[BRIEF] Quote everything in the listing below, from the line "Which series has the widest spread of values?" through the final line of the listing, including both of those lines, character for character.

[EXCERPTED DATA]

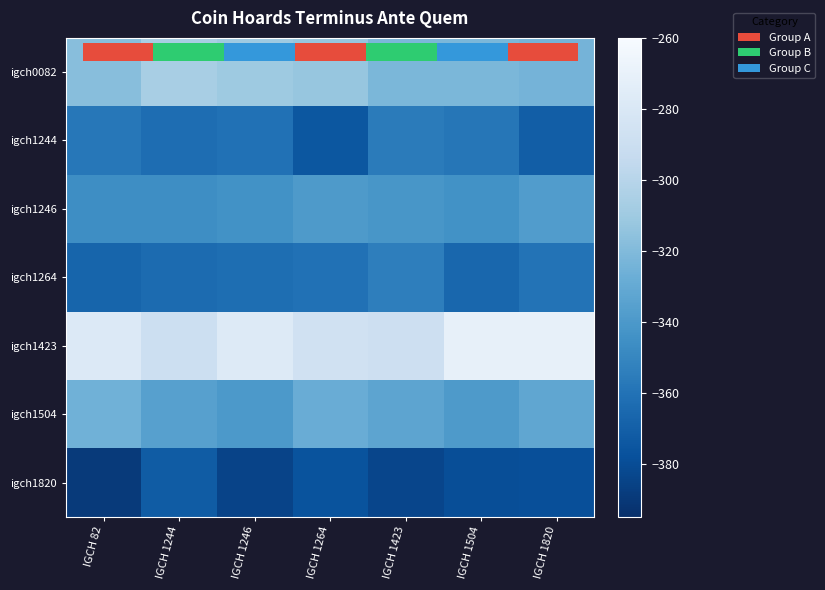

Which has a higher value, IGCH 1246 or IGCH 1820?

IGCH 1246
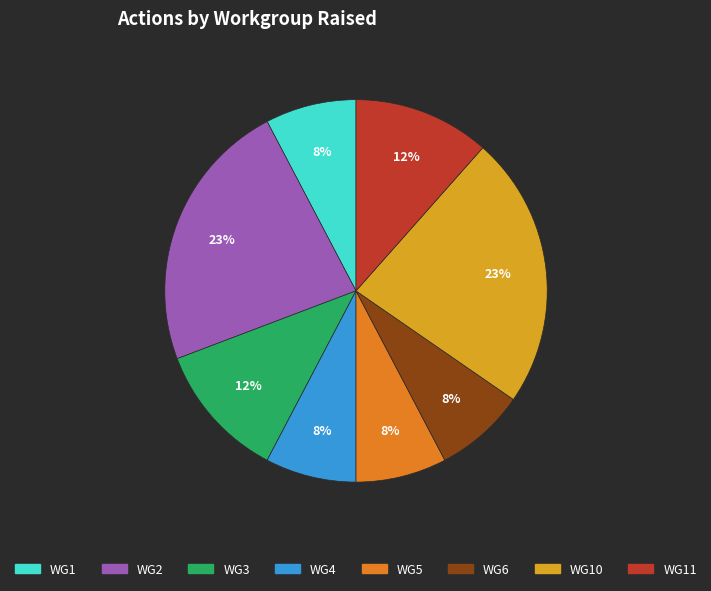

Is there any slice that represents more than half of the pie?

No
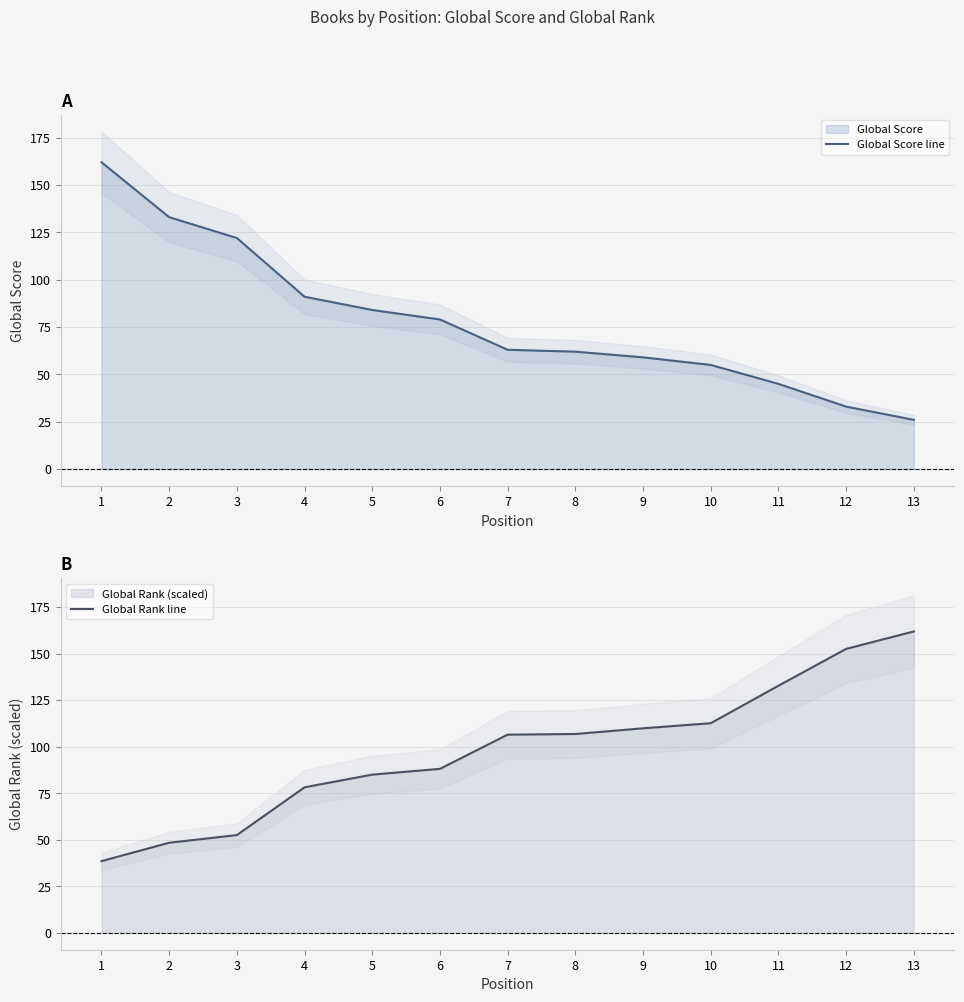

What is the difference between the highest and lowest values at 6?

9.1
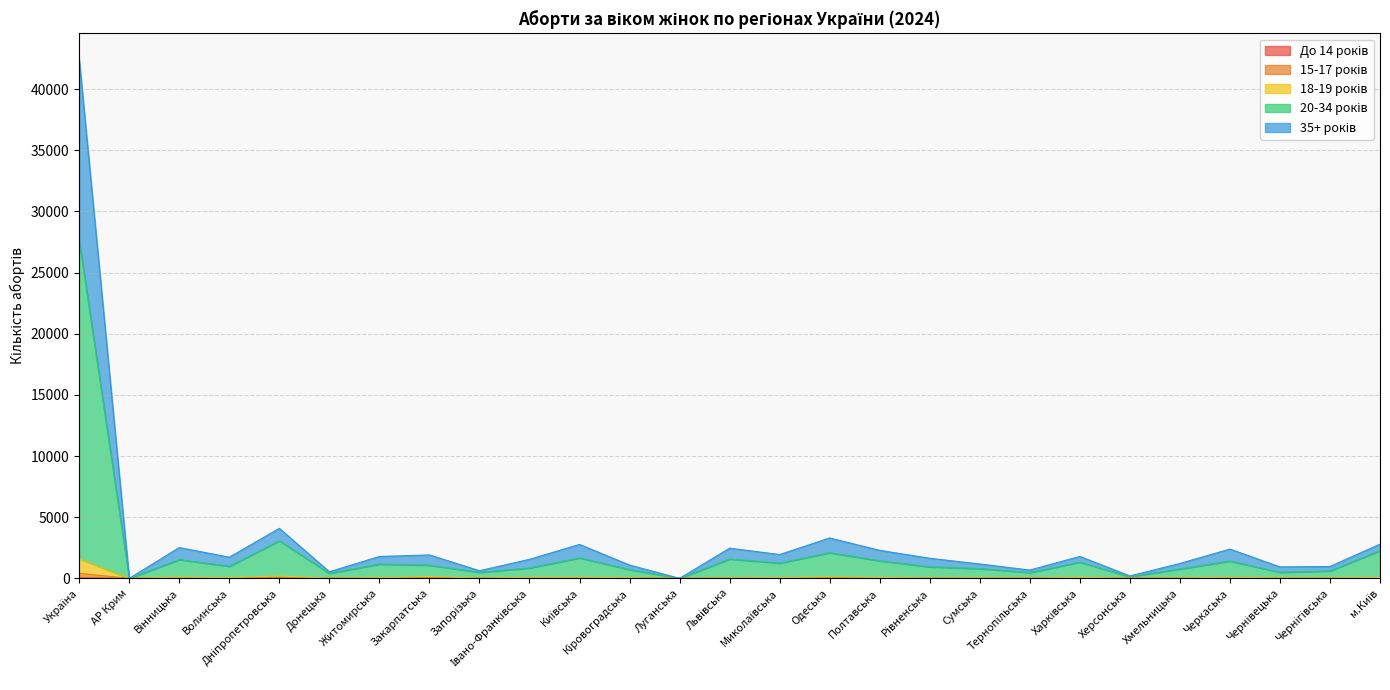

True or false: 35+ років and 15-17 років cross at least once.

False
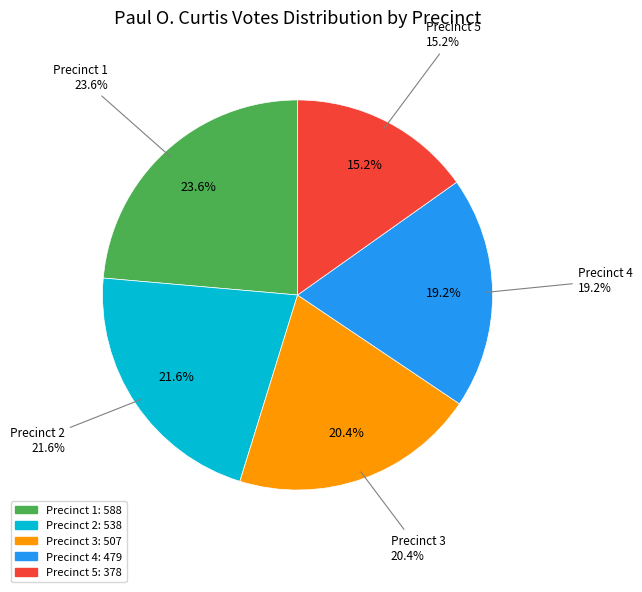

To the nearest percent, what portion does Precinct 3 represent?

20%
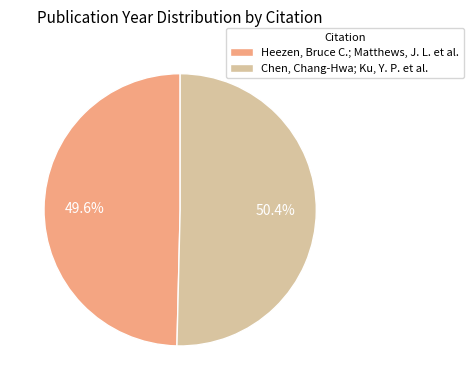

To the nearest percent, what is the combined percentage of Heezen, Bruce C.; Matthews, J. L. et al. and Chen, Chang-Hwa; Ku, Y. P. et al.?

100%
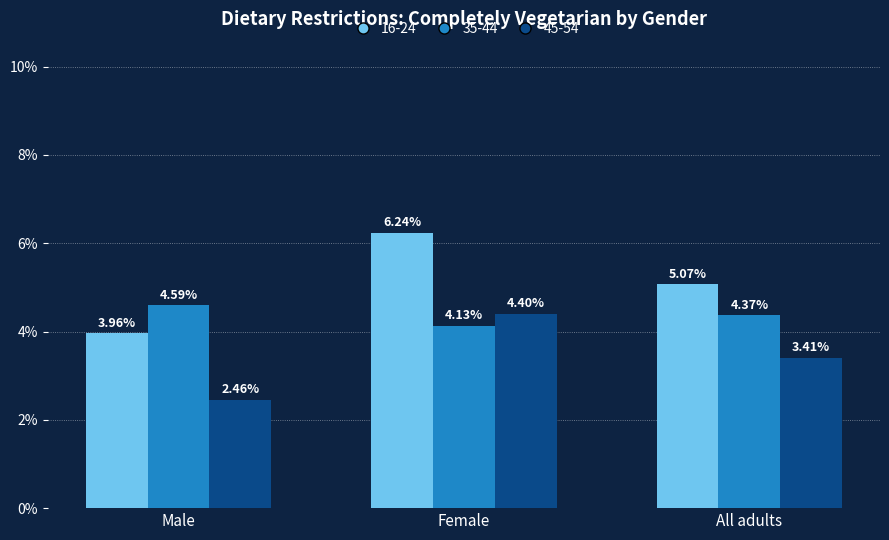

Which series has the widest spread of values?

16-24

[SOLUTION TO THIS PROBLEM]
Which series has the widest spread of values?

16-24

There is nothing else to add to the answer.